Here some thoughts: take them with a grain of salt. I’m sure Austin, Derek and Michael may have more insight.
Looking at common research for “tendon” rehab (air quotes to suggest some nuance and uncertainty with the idea of truly targeting the tendon, or whether the tendon is actually the reason why someone is having pain): achilles, rotator cuff, patellar tendon, etc there are some that have used a “targeted” approach and others have used a generalized approach.
For example:
Many achilles rehab studies use an isolated heel raise program. It is done in both progressive eccentric or con/eccentric protocols. Both have shown benefit.
For the rotator cuff, some evidence shows using the lateral raise alone in a progressive manner may benefit. Some researchers have proposed loading the painful movement in a progressive fashion. Other studies have used a more global scapular/rotator cuff program.
For those with anterior knee pain, you’ll find some research trying to isolate the tendon with a decline eccentric squat, others using heavy slow resistance training with a leg press, squat and hack squat. These have shown benefit.
To me, the evidence leans/suggests progressive loading appears to be the common denominator whether the loading is isolated/specific or generalized to the proposed tissue problem. Having an eccentric component stands out to me. Clinically I default to standard progressive loading protocols. If an isolated movement is not tolerated, I’ll take a generalized approach.

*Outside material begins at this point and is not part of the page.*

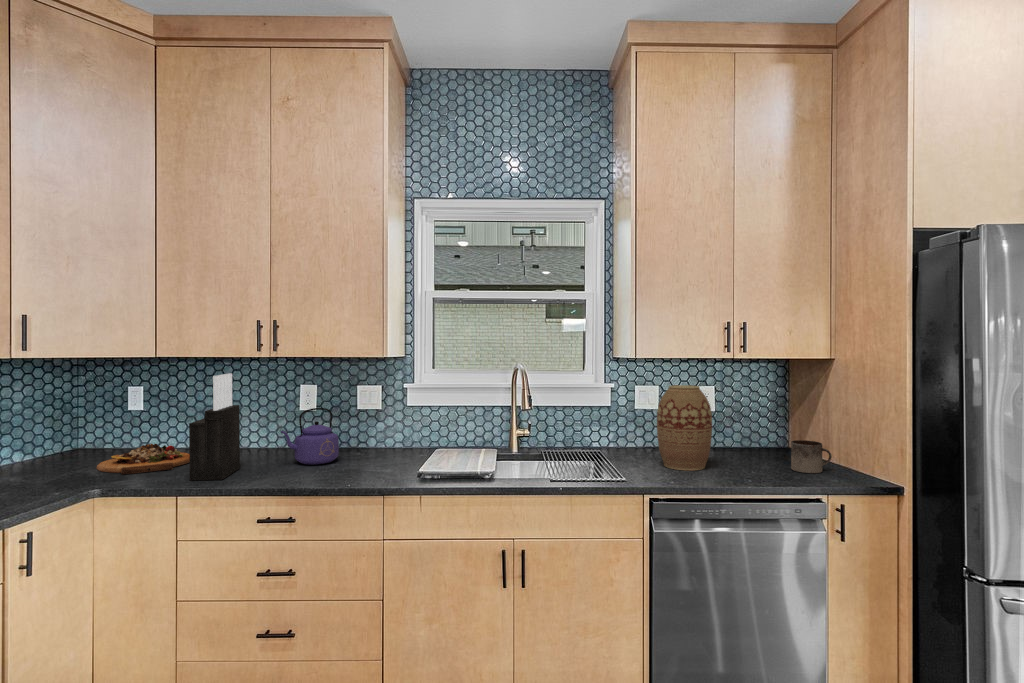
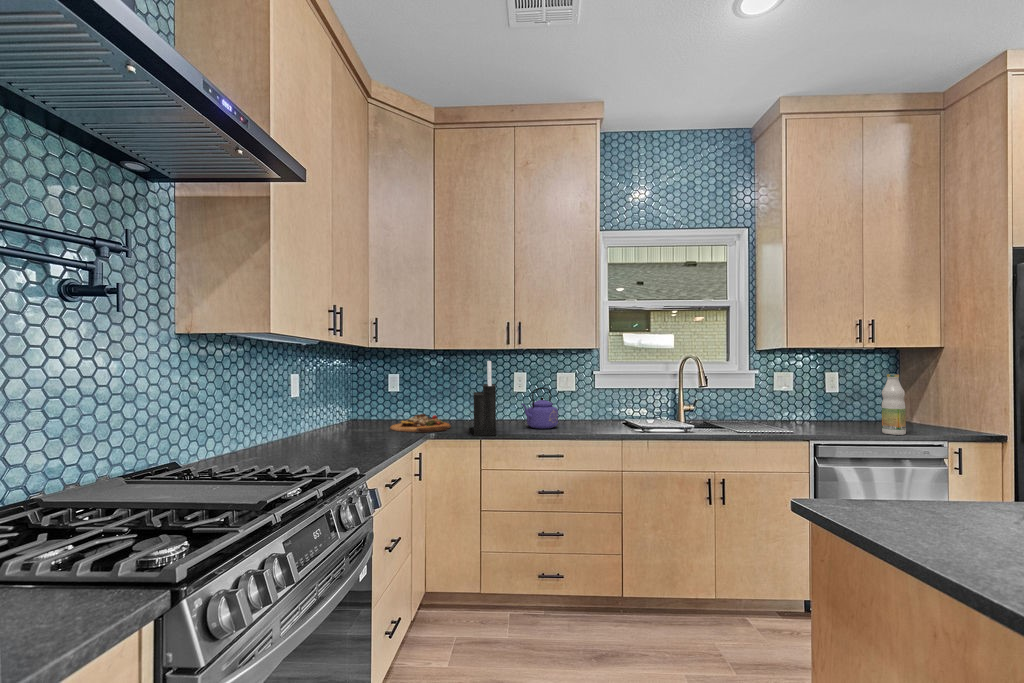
vase: present [657,385,712,471] -> none [804,370,850,433]
bottle: none [750,393,779,475] -> present [882,374,906,435]
mug: present [791,440,832,473] -> none [913,411,946,434]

As that becomes tolerated, I’ll move into a more isolated approach (single leg heel raise, single leg knee extension, lateral raise), while maintaining the heavier loads of generalized movements (squats, presses, rows, etc)
Since you’re the one dealing with this predicament: use the basic scientific method on yourself. Trial of period of very isolated, specific movements and assess your response. Trial of period of more generalized movements. See what works for you. The evidence suggests both approaches can be effective.